5. Because you just don’t think it’s worth the time and emotional investment it takes
Love can be exhausting when you don’t have time for it! There is no doubt that love and commitment to someone took time and effort from both ends and considering your busy life with work and family you just don’t have time for that and keeping up with appointments is exhausting for you. Well, then this is one reason why you shouldn’t fall in love if you’re already happy with it. Give it a try when you feel it will add value to your life and no longer drain your energy.
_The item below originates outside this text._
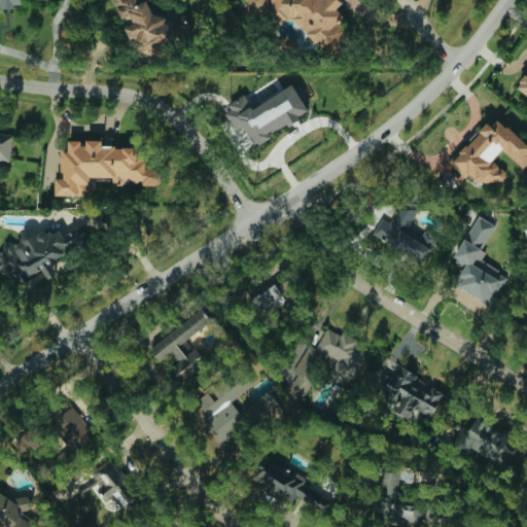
[(0,0),(0,7),(23,8),(22,0),(0,0)]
6. Because your parents had an abusive relationship
This is a profound but very common reason. If as a child, your parents had an abusive relationship with each other and you grew up watching your mom curled up crying in her bed while your dad was drunk in the living room, chances are high that this is where your hatred for love began. . They taught you the wrong meaning of love. They taught you that love is a pain when in reality it is the opposite. You don’t hate real love; You hate the wrong image that your traumatic childhood has painted of love. In this scenario, the best option for you is to seek professional help.
7. When a loved one dies, a part of you dies with them
If you hate loving because you lost someone you loved very much, it’s okay if the incident didn’t happen a long time ago. You can’t help but think that if love wasn’t there, you wouldn’t be going through what you are now regardless of whether the person is alive or not, you would be indifferent … but would you replace that feeling of indifference with all the happy memories of the deceased? Would you choose not to know the beautiful soul at all so as not to feel this anguish? I don’t think you … Take your time to cry but don’t give up on love … the deceased soul won’t want you to give up on love either.
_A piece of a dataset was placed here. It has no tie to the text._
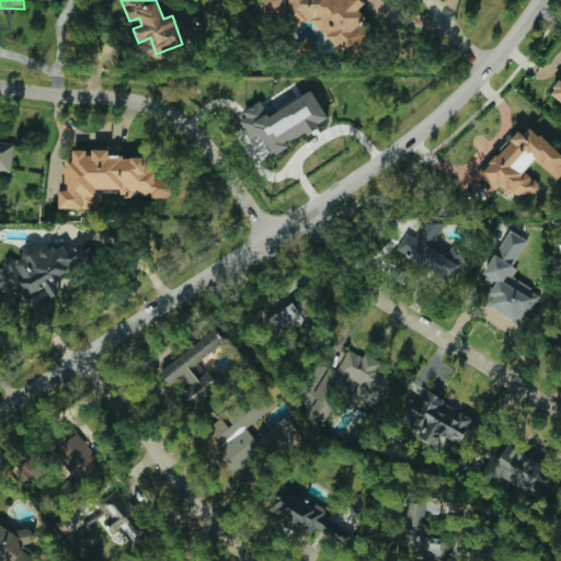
[(286,0),(264,0),(265,15),(286,15),(286,0)]
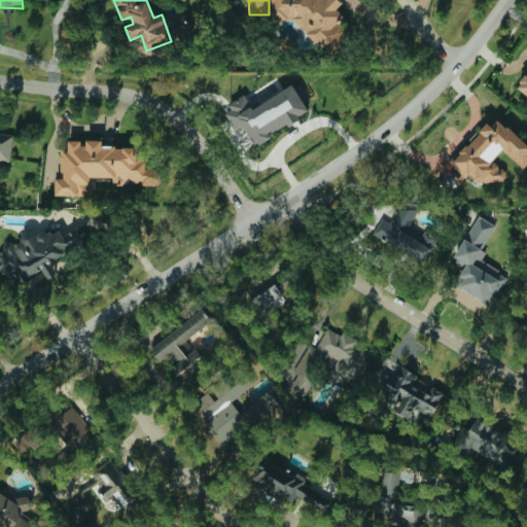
[(343,43),(343,31),(337,22),(344,18),(338,7),(342,4),(339,0),(271,0),(271,13),(276,20),(296,20),(312,42),(323,42),(327,48),(335,48),(343,43)]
How to deal with and fix a love-hate relationship
To deal with a love-hate relationship, you must first be emotionally stable. You can’t expect things to fall into place if you don’t take care of your emotional health. Choose to focus on improving your mental health first, only then can you fix a love-hate relationship. However, if you have tried your best but still cannot fix this relationship, you should seek help from a professional. Go to a relationship counselor and share everything with him. Let this person help you, as there is nothing wrong with seeking help. Take the advice given by the counselor seriously and work to improve your relationship. Decide what to do next and learn what you need to let go of. If it is your ego that is destroying your relationships, then learn to let go of the ego and try to make things work. Nevertheless, efforts must be mutual. One person alone cannot fix a dying relationship. It will be necessary for both of you to resolve your differences and work to improve the relationship.
The bottom line is that feeling indifferent towards relationships and love is completely normal as that means you are not closing a door, you just have other things to prioritize right now. If you hate love and relationships, there must be some kind of traumatic experience or fear that makes you feel this way and it must be addressed and worked on. I hope this article has been helpful to you in discovering why you may have this negative feeling towards love and how you should approach it. I wish you all the best in your future projects with love!